* ACTIVITY
Please quote the part of the listing that opens with the line containing "Using the banner" and closes with the line containing "Answer: the same way", both of those lines included, reproducing each line unchanged.

* DATASET RECORDS
━━━━━━
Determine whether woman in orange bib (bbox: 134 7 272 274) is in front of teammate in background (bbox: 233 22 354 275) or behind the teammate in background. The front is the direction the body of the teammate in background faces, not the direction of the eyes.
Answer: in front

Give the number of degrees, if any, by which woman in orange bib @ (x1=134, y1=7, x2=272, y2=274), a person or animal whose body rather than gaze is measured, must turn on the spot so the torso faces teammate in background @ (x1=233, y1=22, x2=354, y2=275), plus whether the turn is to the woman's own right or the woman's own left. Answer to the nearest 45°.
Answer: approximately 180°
━━━━━━
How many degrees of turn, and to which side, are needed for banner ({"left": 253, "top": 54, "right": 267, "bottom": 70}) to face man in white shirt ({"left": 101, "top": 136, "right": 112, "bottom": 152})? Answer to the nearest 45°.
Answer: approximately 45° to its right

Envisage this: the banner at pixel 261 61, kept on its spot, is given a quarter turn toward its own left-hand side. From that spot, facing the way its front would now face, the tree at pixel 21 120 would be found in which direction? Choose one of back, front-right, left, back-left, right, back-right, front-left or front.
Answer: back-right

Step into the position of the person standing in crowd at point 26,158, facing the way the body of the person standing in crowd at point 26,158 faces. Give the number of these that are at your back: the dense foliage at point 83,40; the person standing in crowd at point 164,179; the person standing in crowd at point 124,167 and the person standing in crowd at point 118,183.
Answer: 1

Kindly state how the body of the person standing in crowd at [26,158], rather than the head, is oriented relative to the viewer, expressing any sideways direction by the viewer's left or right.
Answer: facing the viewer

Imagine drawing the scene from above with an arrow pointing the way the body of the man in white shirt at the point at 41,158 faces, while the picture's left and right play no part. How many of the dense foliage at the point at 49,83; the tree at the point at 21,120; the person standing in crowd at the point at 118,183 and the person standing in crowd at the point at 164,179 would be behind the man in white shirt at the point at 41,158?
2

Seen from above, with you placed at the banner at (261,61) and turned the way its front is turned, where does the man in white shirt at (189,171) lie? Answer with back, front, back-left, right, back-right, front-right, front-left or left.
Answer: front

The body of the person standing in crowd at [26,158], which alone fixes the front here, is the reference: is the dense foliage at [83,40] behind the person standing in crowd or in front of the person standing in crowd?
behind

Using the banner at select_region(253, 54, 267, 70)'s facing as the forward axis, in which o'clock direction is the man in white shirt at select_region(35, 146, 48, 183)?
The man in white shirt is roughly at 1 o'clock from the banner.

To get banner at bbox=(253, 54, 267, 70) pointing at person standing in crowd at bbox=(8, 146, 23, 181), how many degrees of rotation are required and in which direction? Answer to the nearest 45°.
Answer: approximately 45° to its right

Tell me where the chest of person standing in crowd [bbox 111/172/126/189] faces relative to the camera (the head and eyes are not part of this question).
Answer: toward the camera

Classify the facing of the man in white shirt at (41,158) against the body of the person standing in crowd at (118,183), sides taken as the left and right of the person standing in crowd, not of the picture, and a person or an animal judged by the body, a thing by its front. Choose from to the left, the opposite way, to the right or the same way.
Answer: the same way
━━━━━━
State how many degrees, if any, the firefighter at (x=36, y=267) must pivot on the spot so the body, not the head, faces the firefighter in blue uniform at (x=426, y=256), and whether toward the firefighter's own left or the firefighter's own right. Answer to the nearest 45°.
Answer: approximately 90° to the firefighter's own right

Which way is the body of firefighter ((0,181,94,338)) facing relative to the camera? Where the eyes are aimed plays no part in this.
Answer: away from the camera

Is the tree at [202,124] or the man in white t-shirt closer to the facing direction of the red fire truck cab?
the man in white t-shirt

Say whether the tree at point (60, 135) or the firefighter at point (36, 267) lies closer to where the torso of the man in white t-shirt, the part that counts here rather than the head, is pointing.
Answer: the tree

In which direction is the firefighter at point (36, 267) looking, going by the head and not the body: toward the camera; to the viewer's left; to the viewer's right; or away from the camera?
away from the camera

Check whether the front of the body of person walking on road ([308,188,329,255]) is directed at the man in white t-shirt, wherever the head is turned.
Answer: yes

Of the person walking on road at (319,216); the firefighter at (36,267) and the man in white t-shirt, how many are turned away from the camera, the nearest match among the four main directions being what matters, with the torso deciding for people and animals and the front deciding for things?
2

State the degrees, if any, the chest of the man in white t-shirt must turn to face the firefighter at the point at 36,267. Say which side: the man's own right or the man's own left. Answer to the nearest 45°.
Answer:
━━━━━━
* WRITTEN RESPONSE
Using the banner at select_region(253, 54, 267, 70)'s facing as the forward axis, in which o'clock direction is the man in white shirt at select_region(35, 146, 48, 183)?
The man in white shirt is roughly at 1 o'clock from the banner.

To get banner at bbox=(253, 54, 267, 70) pointing at person standing in crowd at bbox=(8, 146, 23, 181), how many degrees of rotation are required and in which direction? Answer to the nearest 45°.
Answer: approximately 45° to its right

Tell me where the chest of person standing in crowd [bbox 111/172/126/189] faces relative to the camera (the head and eyes are not part of this question).
Answer: toward the camera

Classify the facing of the man in white shirt at (41,158) against the body of the person standing in crowd at (118,183), sides taken as the left and right of the person standing in crowd, not of the picture, and a person or an animal judged by the body, a thing by its front. Choose from to the left, the opposite way, to the right or the same way.
Answer: the same way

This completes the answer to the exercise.